Comportamento proativo contribui para retardar envelhecimento neural

março de 2013
Sunny Studio-Igor Haruta/Shutterstock
Desempenhar funções atribuídas aos mais jovens pode prevenir e até mesmo reverter efeitos negativos do envelhecimento no cérebro. É o que sugere a bióloga Gro Amdam, da Universidade Estadual do Arizona, que estuda o comportamento de abelhas. Em artigo publicado no Ex­perimental Gerontology, ela relata que abelhas mais velhas que mudam de papel social aprimoram suas habilidades cognitivas. Segundo Gro, isso pode valer para os humanos.

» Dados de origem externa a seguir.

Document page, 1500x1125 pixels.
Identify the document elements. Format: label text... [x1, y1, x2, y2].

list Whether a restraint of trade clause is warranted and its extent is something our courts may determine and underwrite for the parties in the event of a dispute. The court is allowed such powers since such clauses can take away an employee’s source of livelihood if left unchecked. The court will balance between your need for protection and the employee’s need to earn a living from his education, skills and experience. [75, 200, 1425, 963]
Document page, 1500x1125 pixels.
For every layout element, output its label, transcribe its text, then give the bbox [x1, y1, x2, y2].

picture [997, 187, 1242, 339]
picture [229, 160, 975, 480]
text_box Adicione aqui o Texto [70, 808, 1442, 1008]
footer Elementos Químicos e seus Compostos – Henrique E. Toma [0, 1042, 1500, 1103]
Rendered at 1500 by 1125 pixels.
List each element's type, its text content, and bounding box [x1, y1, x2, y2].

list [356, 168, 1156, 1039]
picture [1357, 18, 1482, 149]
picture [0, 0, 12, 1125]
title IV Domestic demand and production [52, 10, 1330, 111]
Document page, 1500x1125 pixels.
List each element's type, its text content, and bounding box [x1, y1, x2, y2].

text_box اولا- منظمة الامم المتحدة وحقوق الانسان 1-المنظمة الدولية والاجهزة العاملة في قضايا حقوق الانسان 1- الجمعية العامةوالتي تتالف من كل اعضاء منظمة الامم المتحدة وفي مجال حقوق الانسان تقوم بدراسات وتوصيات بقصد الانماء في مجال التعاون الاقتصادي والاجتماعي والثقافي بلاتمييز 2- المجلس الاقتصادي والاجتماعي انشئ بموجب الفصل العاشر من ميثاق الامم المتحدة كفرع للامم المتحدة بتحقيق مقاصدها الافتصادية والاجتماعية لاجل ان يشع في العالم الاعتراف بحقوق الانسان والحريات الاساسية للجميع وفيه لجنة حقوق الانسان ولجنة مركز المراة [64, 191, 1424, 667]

Ela explica que, quando uma abelha envelhece, seu papel no grupo muda – ela deixa de desempenhar funções fora da colmeia e passa a cuidar dos insetos que acabaram de nascer. Essa transição é marcada por um leve declínio das habilidades físicas e cognitivas. No entanto, em um experimento no qual retirou os filhotes da colmeia e obrigou as “abelhas babás” a ficarem do lado de fora, Gro descobriu algo inusitado: a maioria das abelhas idosas se revelou capaz de realizar tarefas de forma semelhante às adultas jovens.

A regressão da perda cognitiva foi mais expressiva em insetos que apresentavam no cérebro maiores níveis do antioxidante PRX6, proteína existente em humanos que alguns cientistas consideram associada à proteção contra doenças neurodegenerativas. A teoria de Gro é que reassumir comportamentos tidos como exclusivos dos mais jovens pode aumentar a quantidade do antioxidante e manter o cérebro saudável por mais tempo.